While I don't want to stand among the increasing crown of doomsayers during the current market blowout, I am looking at this phenomenon from the perspective of a grain grower. For our best customers, the story is looking much grimmer. As we zoom past $5 corn, livestock feeders are feeling the cost pressure.
Consider this comment below which I thought deserved to be raised up to a full post:
"John please do a spot on alternative feeds for hogs. Thanks from an independent producer in a corn poor area running out of corn and cash."We are way past my expertise here, Anon, so how about these words from Chris Hurt at Purdue:
All you have to say to a pork producer is "1998" and the most jovial fellow will turn red with rage, or drop his shoulders in a feeling of helplessness. Unfortunately, those emotions may be relived as 2008 may replace 1998 as the worst financial year for pork producers in modern history.Nor does Chris brighten up much as he examines the options:
The number one culprit is high feed costs and the second is too many hogs. The current unrelenting climb of corn and soybean meal prices may drive 2008 costs to the highest annual level ever.
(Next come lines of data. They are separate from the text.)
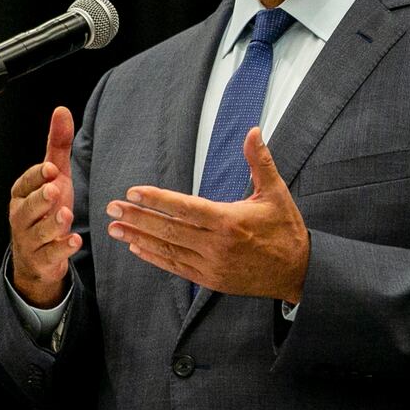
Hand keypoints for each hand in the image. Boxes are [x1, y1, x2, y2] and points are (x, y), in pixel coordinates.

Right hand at [8, 106, 80, 307]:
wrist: (39, 257)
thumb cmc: (46, 210)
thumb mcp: (56, 176)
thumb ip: (57, 145)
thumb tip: (62, 110)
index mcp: (22, 193)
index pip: (25, 182)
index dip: (37, 176)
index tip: (51, 168)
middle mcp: (21, 216)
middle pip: (28, 207)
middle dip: (40, 198)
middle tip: (54, 190)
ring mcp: (30, 239)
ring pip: (38, 232)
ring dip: (52, 224)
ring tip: (65, 215)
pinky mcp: (42, 259)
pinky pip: (50, 255)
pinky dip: (61, 249)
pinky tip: (74, 241)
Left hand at [105, 127, 308, 302]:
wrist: (299, 273)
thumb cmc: (286, 229)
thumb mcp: (276, 193)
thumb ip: (260, 161)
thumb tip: (253, 130)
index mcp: (229, 221)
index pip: (185, 208)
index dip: (157, 200)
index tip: (132, 192)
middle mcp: (217, 245)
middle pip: (169, 229)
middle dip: (137, 217)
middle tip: (111, 207)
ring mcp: (212, 265)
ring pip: (168, 249)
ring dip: (138, 237)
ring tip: (114, 227)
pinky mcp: (210, 280)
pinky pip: (176, 266)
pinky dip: (154, 256)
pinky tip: (135, 247)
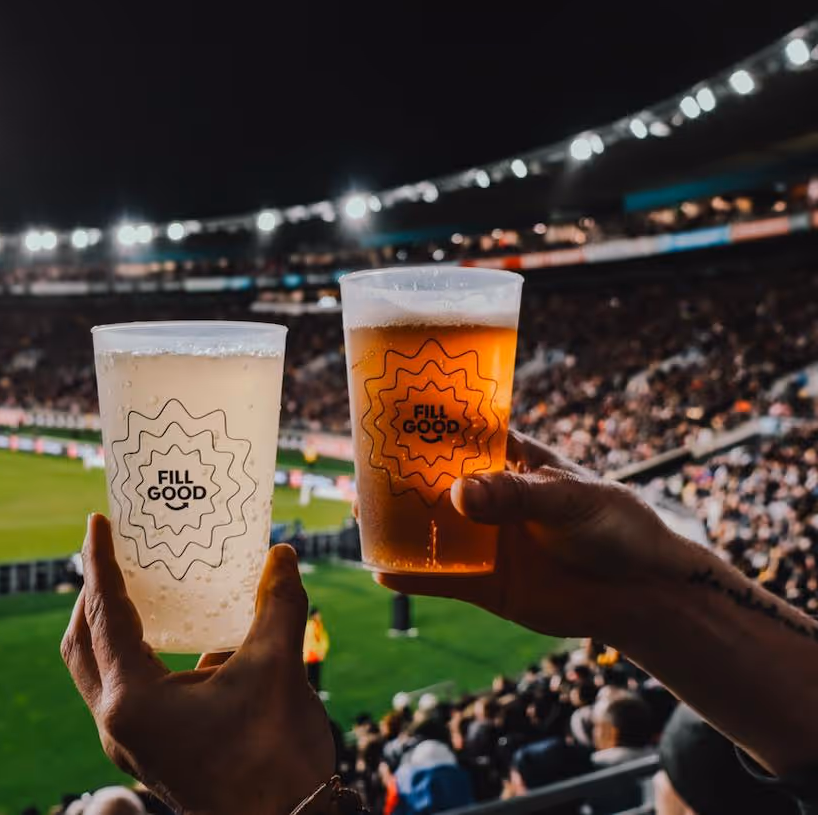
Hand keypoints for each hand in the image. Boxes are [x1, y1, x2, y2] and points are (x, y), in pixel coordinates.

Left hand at [61, 514, 333, 814]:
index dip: (99, 564)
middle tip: (111, 556)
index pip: (102, 615)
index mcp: (132, 700)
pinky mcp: (151, 751)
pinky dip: (137, 656)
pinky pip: (127, 691)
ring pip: (99, 672)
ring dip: (109, 628)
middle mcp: (118, 723)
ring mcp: (132, 743)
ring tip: (136, 589)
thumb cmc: (276, 759)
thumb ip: (277, 605)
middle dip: (92, 596)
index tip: (97, 523)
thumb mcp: (278, 669)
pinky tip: (177, 635)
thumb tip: (281, 554)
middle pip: (82, 645)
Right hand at [375, 430, 691, 641]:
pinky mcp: (484, 583)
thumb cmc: (616, 525)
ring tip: (359, 514)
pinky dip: (410, 575)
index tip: (382, 414)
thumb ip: (514, 496)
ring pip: (428, 528)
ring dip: (393, 523)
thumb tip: (458, 495)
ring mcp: (483, 539)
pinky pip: (439, 577)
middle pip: (431, 480)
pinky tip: (380, 571)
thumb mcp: (569, 499)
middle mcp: (489, 496)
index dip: (422, 423)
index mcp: (509, 460)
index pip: (458, 432)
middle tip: (359, 470)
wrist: (645, 591)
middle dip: (394, 476)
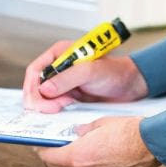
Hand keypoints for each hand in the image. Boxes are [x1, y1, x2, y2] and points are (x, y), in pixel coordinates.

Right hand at [22, 42, 148, 112]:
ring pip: (43, 99)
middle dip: (40, 100)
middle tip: (53, 109)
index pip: (35, 71)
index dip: (33, 87)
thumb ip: (67, 79)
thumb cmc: (115, 72)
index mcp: (59, 54)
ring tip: (65, 107)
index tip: (41, 101)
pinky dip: (55, 112)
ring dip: (49, 106)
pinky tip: (65, 112)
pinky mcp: (68, 97)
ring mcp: (62, 84)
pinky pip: (53, 106)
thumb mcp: (91, 71)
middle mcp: (58, 69)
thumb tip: (44, 89)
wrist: (132, 86)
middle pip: (35, 87)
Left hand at [39, 117, 158, 166]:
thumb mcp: (99, 123)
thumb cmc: (129, 132)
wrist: (153, 143)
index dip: (41, 150)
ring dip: (72, 160)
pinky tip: (95, 152)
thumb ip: (83, 130)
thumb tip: (77, 132)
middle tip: (53, 145)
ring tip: (76, 146)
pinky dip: (89, 164)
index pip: (48, 158)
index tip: (38, 144)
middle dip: (53, 156)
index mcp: (78, 157)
In addition, there continues to be more slaughter hogs than accounted for in USDA inventory reports, with no signs of moderation. [More scary reading here]
Costs prospects for 2008 at $55.60 are extraordinary. Estimated costs average for the previous ten years was $40.64 per live hundredweight. The previous record annual estimated high costs were $48.93 in 1996. The largest losses are expected in the first quarter of the year, when they could reach $36 per head, and then be around $20 per head for the rest of the year.As for alternative feeds, I have no idea. If any one can offer a suggestion, post a comment or e-mail me. But I think we're going to force a liquidation of hogs, cows, and chickens until retail prices for all take huge leaps upward (my uninformed guess is 25-40% higher) to pay for feed costs.
How do producers get out of this one? Nothing is going to come easy. Producers may want to base their strategies on a "survival mode" for 2008. If they can get through 2008, hog prices will likely recover in the spring or summer of 2009.
Note that eggs - a much faster turnaround commodity have already risen by 40%. This is the crude comparison for my price increase forecast. Maybe, in a way, corn growers are right in saying there is no food vs. fuel fight.
Clearly there is a savage feed vs. fuel fight, however.